◆ **RECORDED DATA**:

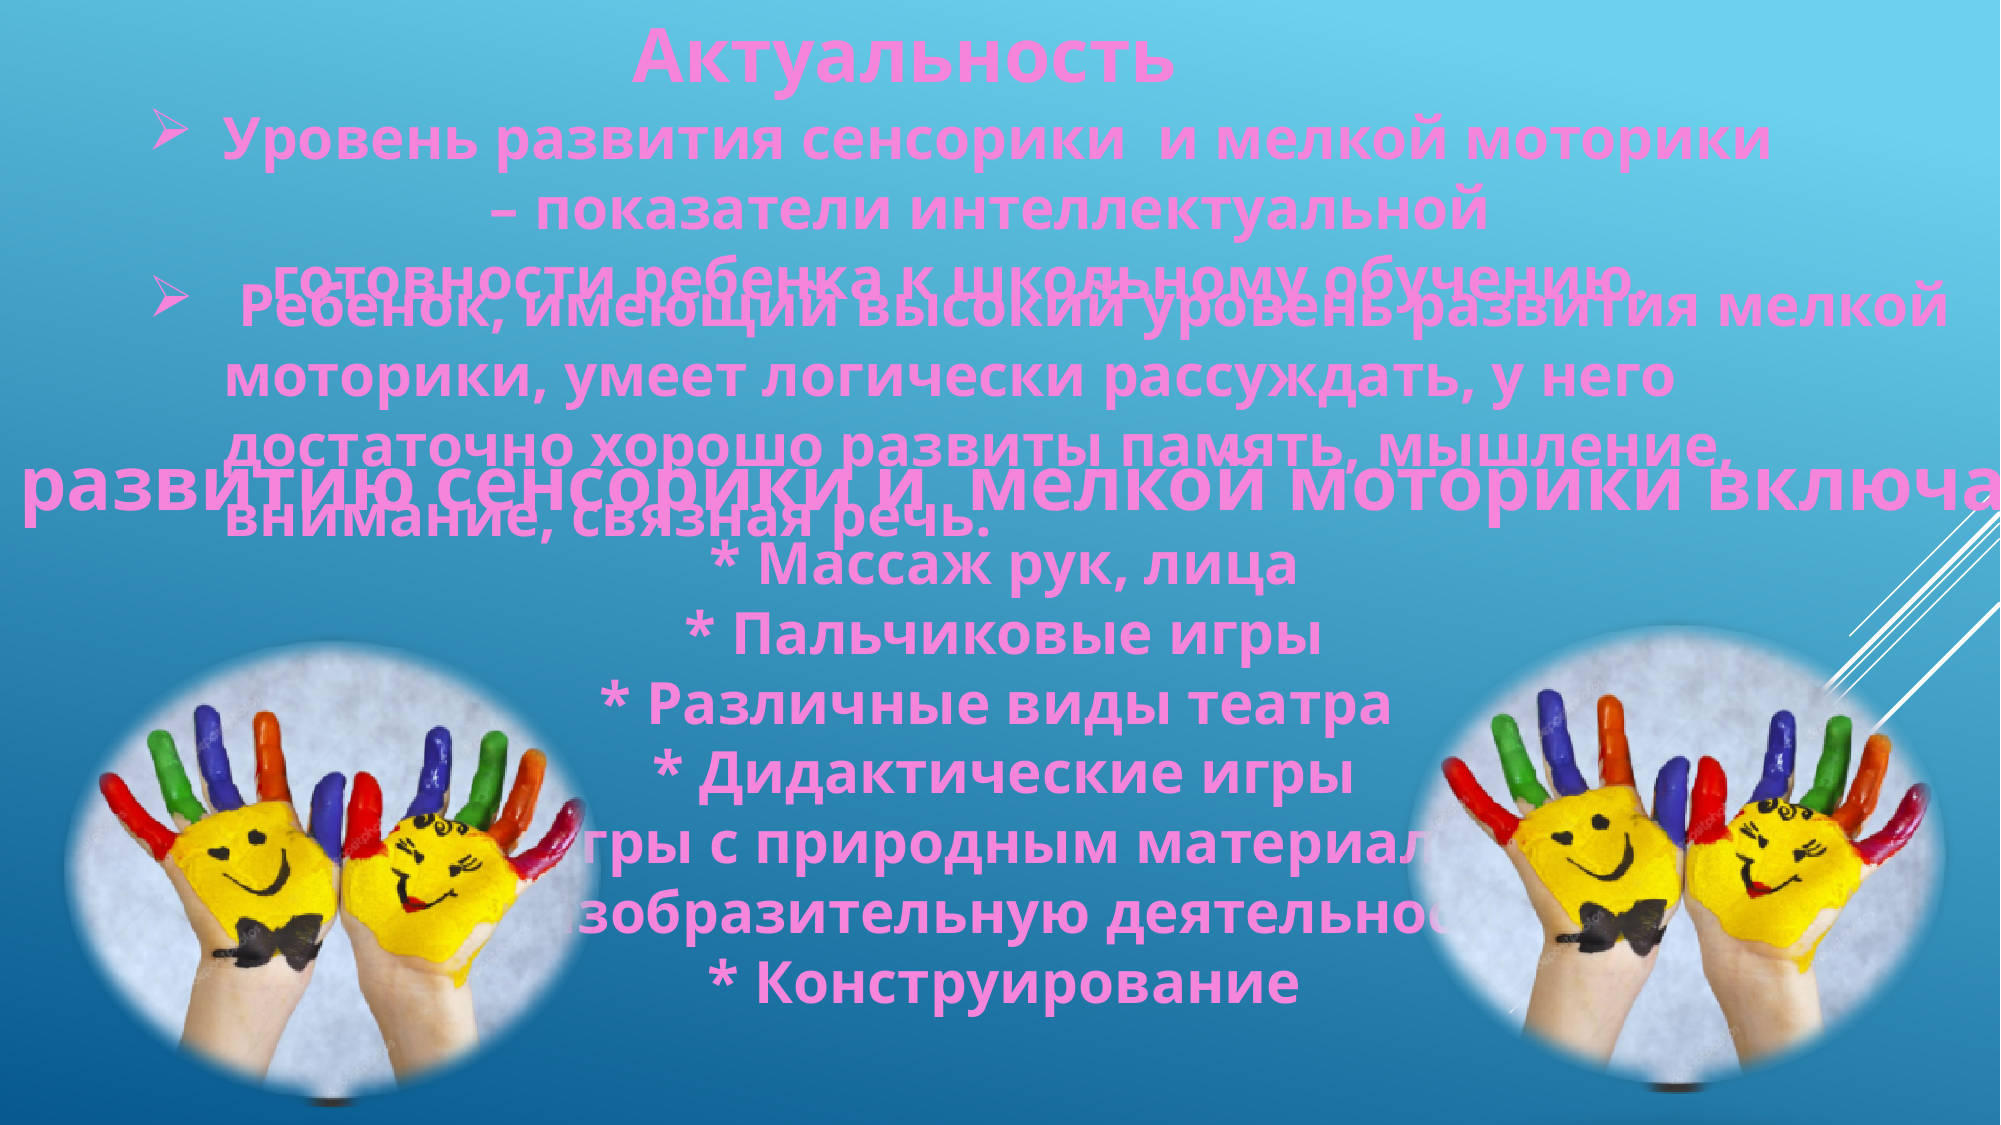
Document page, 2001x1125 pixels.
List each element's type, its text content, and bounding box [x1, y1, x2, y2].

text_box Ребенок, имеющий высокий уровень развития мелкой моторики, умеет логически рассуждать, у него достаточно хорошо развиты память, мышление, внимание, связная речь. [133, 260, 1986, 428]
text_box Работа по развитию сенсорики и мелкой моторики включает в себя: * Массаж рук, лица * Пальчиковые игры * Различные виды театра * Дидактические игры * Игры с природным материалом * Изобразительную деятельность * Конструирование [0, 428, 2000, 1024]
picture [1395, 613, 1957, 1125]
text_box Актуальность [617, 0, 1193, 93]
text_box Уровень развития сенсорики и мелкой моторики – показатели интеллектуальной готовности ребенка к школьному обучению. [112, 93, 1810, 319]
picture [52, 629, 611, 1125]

◆ **PROBLEM DESCRIPTION**:
Nothing but an exact copy of the data, without pictures, should be returned.

◆ **EXERCISE OUTPUT**:
Document page, 2001x1125 pixels.
List each element's type, its text content, and bounding box [x1, y1, x2, y2].

text_box Ребенок, имеющий высокий уровень развития мелкой моторики, умеет логически рассуждать, у него достаточно хорошо развиты память, мышление, внимание, связная речь. [133, 260, 1986, 428]
text_box Работа по развитию сенсорики и мелкой моторики включает в себя: * Массаж рук, лица * Пальчиковые игры * Различные виды театра * Дидактические игры * Игры с природным материалом * Изобразительную деятельность * Конструирование [0, 428, 2000, 1024]
picture [1395, 613, 1957, 1125]
text_box Актуальность [617, 0, 1193, 93]
text_box Уровень развития сенсорики и мелкой моторики – показатели интеллектуальной готовности ребенка к школьному обучению. [112, 93, 1810, 319]
picture [52, 629, 611, 1125]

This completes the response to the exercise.